# Ainsworth Lumber (ANS.TO)



## Rob (Apr 25, 2013)

So I have a small position in T.ANS 

Yesterday SP closed at $2.94. After hours, it was announced that a US lumber company, LPX, reached a deal to buy all outstanding shares for $3.76. ANS's largest shareholder, enthusiastically approved.

Today, the SP shot up 33% to close at $3.94.

This $0.18 premium is baffling me. Sooo... does anyone have any idea why the price would shoot up way past the offer price of $3.76? How can there be any more upside? Just trying to think if there is any reason why I would NOT want to sell immediately.


----------



## humble_pie (Jun 7, 2009)

lucky you. The fact that share price shot above the agreed-upon purchase indicates that the market thinks at least one other buyer will emerge. Market is anticipating a bidding war.

i don't own ainsworth, am far away from ainsworth. You must be a great deal closer to this stock & to the OSB industry in general. Can u think of another company that would want to buy ANS? more than one other company? what do you think they would be prepared to pay?

if u don't have any answers to these questions, do not fret. The media will be all over this story. Keep your eye glued to the news & watch how the rumours & the speculations ebb & flow.

whatever you do, it's probably not a good idea to sell ANS now. It seriously looks like somebody is going to counter-offer higher than LP. Next - if all goes well for you - LP itself will counter-counter with another raise. Sit tight, bidding wars are fun.


----------



## bflannel (Apr 21, 2013)
◇ ◇ ◇ ◇ ◇ ◇ ◇
> _Task requirements_:
**A.** Repeat the Ainsworth Lumber thread from "# Ainsworth Lumber" to "close at $3.94." word for word.
**B.** In the Ainsworth Lumber thread, what reason does the reply give for the share price closing above the offer price?
The listing after this thread comes from a separate source.

> _Given data_:
◇ ◇ ◇ ◇ ◇ ◇ ◇
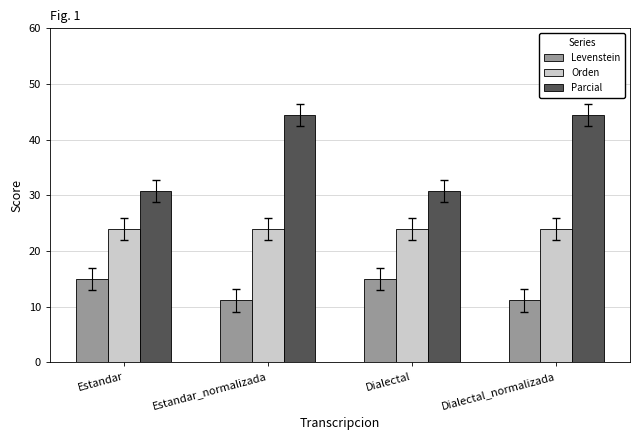

Reading left to right, list all the values displayed in this chart.

Levenstein: Estandar=15.0	Estandar_normalizada=11.1	Dialectal=15.0	Dialectal_normalizada=11.1
Orden: Estandar=24.0	Estandar_normalizada=24.0	Dialectal=24.0	Dialectal_normalizada=24.0
Parcial: Estandar=30.8	Estandar_normalizada=44.4	Dialectal=30.8	Dialectal_normalizada=44.4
◇ ◇ ◇ ◇ ◇ ◇ ◇
> _Solutions for each task_:
**A.**
# Ainsworth Lumber (ANS.TO)



## Rob (Apr 25, 2013)

So I have a small position in T.ANS 

Yesterday SP closed at $2.94. After hours, it was announced that a US lumber company, LPX, reached a deal to buy all outstanding shares for $3.76. ANS's largest shareholder, enthusiastically approved.

Today, the SP shot up 33% to close at $3.94.

**B.** The reply says the share price went above the agreed-upon purchase price because the market thinks at least one other buyer will emerge. In other words, the market is anticipating a bidding war.